Deep Cleaning for Bathrooms
For general bathroom cleaning, you can also use white vinegar. You may want to use it straight in tough areas, but be sure to wear rubber gloves since vinegar can irritate your skin. Hydrogen peroxide is also a wonderful bathroom cleaner.
To scrub soap scum stains and water marks in sinks and toilets, use baking soda. It is abrasive enough to scrub that scum right off. For a fresher scent, add a few drops of your favorite essential oil to the powder, such as orange or lavender. Apply the paste and let it sit for at least five minutes before scrubbing.
For extra tough rings and stains that never seem to disappear, even with the use of harsh cleansers, try a pumice stone. Use the pumice stone directly on the stains and scrub the stains with the stone. It will take quite a bit of scrubbing, but this should do the trick.
Glassy and shiny surfaces such as mirrors can simply be wiped with a damp microfiber cloth. The microfiber wipes the streaks away on its own. For dirtier areas, such as glass sliding doors and windows, vinegar comes to the rescue again. Mix equal amounts of vinegar and water together in a spray bottle and use it as you would any other glass cleaning spray.

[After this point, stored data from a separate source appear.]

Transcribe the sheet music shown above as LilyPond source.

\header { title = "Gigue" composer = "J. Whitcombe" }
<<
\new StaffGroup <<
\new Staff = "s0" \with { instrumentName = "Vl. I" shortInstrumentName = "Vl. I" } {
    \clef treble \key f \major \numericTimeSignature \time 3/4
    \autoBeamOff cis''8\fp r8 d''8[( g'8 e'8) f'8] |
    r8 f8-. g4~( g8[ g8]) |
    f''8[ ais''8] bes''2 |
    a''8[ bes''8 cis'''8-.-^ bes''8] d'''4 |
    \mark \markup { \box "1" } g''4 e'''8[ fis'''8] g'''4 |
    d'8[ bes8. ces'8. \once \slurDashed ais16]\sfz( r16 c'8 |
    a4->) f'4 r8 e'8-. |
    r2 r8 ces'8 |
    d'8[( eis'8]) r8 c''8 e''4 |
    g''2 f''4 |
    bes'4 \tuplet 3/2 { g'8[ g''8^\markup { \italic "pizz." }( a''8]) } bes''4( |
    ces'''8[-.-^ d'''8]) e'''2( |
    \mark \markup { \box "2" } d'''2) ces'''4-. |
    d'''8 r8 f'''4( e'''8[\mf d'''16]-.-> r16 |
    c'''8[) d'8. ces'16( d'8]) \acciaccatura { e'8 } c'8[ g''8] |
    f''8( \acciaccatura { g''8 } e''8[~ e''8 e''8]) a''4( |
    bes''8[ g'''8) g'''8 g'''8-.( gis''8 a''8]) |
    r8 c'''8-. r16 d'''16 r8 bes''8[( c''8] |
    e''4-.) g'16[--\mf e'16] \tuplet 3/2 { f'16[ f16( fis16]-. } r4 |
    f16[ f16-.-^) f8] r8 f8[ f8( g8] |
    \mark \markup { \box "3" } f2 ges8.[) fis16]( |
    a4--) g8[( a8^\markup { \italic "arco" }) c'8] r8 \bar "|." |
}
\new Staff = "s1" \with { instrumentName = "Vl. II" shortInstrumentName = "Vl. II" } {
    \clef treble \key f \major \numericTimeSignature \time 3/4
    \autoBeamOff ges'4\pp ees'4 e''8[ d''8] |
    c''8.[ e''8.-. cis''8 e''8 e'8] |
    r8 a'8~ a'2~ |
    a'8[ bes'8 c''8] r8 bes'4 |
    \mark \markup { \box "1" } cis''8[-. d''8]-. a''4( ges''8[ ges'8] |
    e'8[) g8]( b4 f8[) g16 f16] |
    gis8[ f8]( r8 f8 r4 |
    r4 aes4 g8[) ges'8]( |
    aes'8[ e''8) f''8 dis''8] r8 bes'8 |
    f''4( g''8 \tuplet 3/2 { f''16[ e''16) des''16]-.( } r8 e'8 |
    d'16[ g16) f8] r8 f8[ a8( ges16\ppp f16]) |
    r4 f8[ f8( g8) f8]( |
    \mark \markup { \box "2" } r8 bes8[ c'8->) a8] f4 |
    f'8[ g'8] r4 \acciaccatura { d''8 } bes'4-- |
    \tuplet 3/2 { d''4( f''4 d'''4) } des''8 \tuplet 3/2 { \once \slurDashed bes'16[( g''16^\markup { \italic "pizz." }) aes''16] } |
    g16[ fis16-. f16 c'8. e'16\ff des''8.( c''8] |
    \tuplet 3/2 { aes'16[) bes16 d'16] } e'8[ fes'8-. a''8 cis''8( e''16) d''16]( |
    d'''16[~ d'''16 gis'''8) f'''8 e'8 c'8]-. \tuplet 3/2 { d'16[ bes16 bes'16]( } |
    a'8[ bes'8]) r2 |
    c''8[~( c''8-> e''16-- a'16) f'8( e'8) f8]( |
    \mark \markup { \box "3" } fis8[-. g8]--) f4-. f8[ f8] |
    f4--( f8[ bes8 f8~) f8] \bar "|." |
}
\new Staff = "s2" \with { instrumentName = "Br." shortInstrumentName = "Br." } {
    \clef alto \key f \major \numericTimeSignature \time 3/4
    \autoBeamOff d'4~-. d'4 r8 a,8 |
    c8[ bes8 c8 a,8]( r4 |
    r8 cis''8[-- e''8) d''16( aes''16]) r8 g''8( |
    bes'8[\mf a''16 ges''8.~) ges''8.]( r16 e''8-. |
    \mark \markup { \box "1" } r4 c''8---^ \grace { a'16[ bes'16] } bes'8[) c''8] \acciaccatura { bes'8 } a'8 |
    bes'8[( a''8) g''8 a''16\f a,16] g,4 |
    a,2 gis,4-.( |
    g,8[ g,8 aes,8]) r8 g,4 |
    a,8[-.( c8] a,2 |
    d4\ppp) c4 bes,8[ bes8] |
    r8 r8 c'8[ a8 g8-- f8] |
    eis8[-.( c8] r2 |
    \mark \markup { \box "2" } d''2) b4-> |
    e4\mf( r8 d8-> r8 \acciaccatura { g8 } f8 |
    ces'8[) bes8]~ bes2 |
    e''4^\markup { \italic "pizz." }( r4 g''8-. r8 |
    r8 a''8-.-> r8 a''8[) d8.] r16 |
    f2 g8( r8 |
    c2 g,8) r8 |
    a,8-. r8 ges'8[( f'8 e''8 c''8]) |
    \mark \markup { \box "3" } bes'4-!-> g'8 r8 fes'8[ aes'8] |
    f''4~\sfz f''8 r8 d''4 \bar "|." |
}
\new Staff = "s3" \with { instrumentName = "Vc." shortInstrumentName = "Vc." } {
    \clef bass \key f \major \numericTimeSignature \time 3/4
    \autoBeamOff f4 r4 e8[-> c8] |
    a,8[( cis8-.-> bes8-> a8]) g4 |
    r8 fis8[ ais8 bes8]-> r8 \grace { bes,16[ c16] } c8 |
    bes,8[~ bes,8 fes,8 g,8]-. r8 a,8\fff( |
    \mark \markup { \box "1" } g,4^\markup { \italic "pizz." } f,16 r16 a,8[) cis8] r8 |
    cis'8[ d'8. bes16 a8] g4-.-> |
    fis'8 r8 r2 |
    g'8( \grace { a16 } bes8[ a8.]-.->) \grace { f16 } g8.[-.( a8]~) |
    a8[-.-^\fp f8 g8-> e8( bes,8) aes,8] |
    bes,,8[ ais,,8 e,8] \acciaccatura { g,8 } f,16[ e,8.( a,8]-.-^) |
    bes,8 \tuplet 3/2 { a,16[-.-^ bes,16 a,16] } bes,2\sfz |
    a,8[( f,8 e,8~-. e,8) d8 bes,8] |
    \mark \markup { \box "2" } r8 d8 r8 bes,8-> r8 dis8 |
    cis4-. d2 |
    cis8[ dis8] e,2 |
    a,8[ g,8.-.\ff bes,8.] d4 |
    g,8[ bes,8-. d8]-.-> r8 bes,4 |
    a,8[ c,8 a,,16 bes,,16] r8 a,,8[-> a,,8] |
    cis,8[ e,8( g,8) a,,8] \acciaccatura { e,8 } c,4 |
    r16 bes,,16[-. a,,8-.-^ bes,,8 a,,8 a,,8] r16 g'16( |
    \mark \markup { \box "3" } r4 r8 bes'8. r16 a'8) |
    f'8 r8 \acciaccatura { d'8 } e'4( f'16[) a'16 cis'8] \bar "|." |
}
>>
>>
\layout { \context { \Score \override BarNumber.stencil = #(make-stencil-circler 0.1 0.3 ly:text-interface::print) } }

Mix together 2 cups borax, 2 cups washing soda, 1 grated bar of Fels-Naptha. Grate the Fels-Naptha with a chopper, blender, or grate it by hand. Mix all the ingredients and store the powdery concoction in a glass jar or other container with a lid. Use 1 tablespoon per load for regular laundry and 2 tablespoons for loads that are particularly dirty. For extra dirty loads, add 1 tablespoon of vinegar to the load.